Через пятнадцать минут мы сидели в ресторане друг напротив друга. Печаль ее карих, невероятно красивых глаз, душила меня питоном обвившем шею, я задыхаюсь, кровь нещадно бьет в висках, лицо утратило естественный цвет, став багровым. Я хочу крикнуть, но слова не слетают с губ, хочу позвать глухонемых посетителей, что бы кто-то из них бросил на пол прибор или бокал, разбиваясь, звук которого разорвет этот вакуум.

– Вкусная грудка, – решив не убивать меня, сказала она.

– Котлета тоже ничего, – ответил я.

– Ты думаешь, что я какая-то ненормальная? – вдруг спросила она.

– Нет, я так не думаю, ты самая печальная женщина, которую я знаю. Твоя печаль самая глубокая, зачем же ты бежишь от неё?

– Ну а как, Коля? – глаза её вспыхнули, – я хочу жить как все, семья, дети, хочу радоваться жизни. Я обманула тебя, я плачу уже несколько лет на пролет, я не могу забыть Андрея.

– Юля, не нужно бежать от нее, не нужно прятать ее – это бессмысленно. Имеет смысл прожить жизнь печали, она оставит тебя так же неожиданно, как и пришла, оставив после себя что-то поистине бесценное, что-то такое, способное разорвать твою душу и сердце. ЛЮБОВЬ!

– Я уже не смогу кого-то любить.

– Глупости говоришь, у тебя живое сердце, может быть ты еще не готова? Она найдет тебя сама, нужно лишь увидеть ее.

– Когда? – грустно, говорила она, – жизнь проходит, мне уже двадцать восемь.

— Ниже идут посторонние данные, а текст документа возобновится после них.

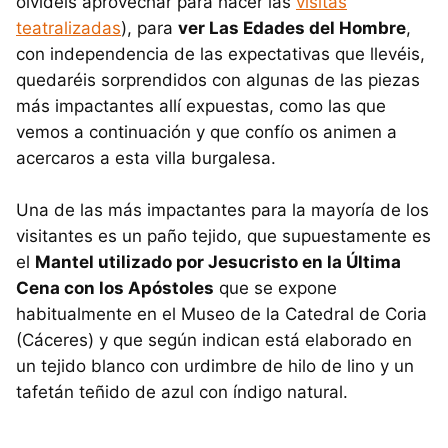
olvidéis aprovechar para hacer las
visitas
teatralizadas
), para
ver Las Edades del Hombre
,
con independencia de las expectativas que llevéis,
quedaréis sorprendidos con algunas de las piezas
más impactantes allí expuestas, como las que
vemos a continuación y que confío os animen a
acercaros a esta villa burgalesa.
Una de las más impactantes para la mayoría de los
visitantes es un paño tejido, que supuestamente es
el
Mantel utilizado por Jesucristo en la Última
Cena con los Apóstoles
que se expone
habitualmente en el Museo de la Catedral de Coria
(Cáceres) y que según indican está elaborado en
un tejido blanco con urdimbre de hilo de lino y un
tafetán teñido de azul con índigo natural.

– Большинство и за век не способны коснуться ее, живя в пустом, бесчувственном мире. Все без чувств теряет смысл.

– Ты почувствовал это?

– Конечно, – ответил я.

– Сама не знаю, что нашло на меня, со мной бывает такое.

– Ты в этом не одинока, – улыбнулся я.

– Наверное. Хочется всё как у всех, разве у всех любовь и у десятой части пар ее нет и ничего.

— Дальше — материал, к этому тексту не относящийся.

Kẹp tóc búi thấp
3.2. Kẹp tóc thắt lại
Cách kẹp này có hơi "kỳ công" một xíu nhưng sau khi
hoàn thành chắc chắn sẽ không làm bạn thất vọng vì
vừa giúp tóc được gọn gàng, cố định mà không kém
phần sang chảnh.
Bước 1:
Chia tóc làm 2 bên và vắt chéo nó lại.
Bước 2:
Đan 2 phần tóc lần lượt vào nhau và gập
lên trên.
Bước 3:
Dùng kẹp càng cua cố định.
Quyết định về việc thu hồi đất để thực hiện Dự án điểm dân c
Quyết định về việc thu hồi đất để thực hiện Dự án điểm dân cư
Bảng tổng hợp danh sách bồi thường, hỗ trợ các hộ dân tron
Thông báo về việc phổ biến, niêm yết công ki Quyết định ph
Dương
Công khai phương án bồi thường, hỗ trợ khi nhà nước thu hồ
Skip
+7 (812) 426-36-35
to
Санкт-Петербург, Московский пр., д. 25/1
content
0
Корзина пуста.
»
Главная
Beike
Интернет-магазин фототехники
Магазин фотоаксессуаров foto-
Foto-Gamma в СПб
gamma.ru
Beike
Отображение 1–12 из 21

– Зачем, Юль? Не пытайся подменить свою жизнь, жизнью других. В той чужой жизни нет ничего сроднимого с тобой, там серость и ложь, я испил ее до дна, не найдя ничего по истине стоящего. Люди, осознавшие это, бегут из нее, а ты напротив. Не нужно.

Она молчала.

– За это короткое время, – продолжил я, – не осталось и следа сомнений в том, что ты не просто умопомрачительный, идеальный, сногсшибательный, – я улыбнулся, – божественный кусок мяса, но и личность, к созданию которой прикоснулся сам Господь.

Лицо ее сияло.

– Спасибо, Коля, и за мясо и за меня.

– Как ты метко сказала! – воскликнул я, – мы и наши тела, абсолютно чужие друг другу, тело лишь средство, но не больше.

Покончив с ужином; мы пошли в купе, в промежутках между вагонами я вдыхал бодрящий воздух, наполняя им легкие до боли. За окном темнело. Мы сели друг против друга.

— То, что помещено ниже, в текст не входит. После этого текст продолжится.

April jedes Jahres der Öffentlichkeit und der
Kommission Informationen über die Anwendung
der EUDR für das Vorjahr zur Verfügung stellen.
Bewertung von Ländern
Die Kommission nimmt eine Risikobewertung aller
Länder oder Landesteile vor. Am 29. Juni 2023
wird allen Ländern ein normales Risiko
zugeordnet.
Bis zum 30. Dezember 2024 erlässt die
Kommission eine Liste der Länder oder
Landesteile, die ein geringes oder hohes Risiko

– Спасибо, Коль, – сказала она, и поцеловала меня в лоб.

– Не за что, Юля, – ответил я, чувствуя ее живые слюни на лбу.

– Есть за что, а не будь этого, я бы не сказала.

– Такая благодарность особа ценна и тебе спасибо, за то, что я смог коснуться твоего сердца.

– Утром будем на месте.

– Почти на месте, еще ехать на машине полдня, – ответил я.

– Но уже вечером я попаду в душ.

– И я, наверное.

День закончился. Юля спокойно спала, освободившись от частички груза давящего ее сердце. Я думал о ней, об Андрее, об их нерожденном ребенке, об Ире, посылающей весь день пустые, дежурные смс, думал о Кызыле. С мыслью о нем я уснул.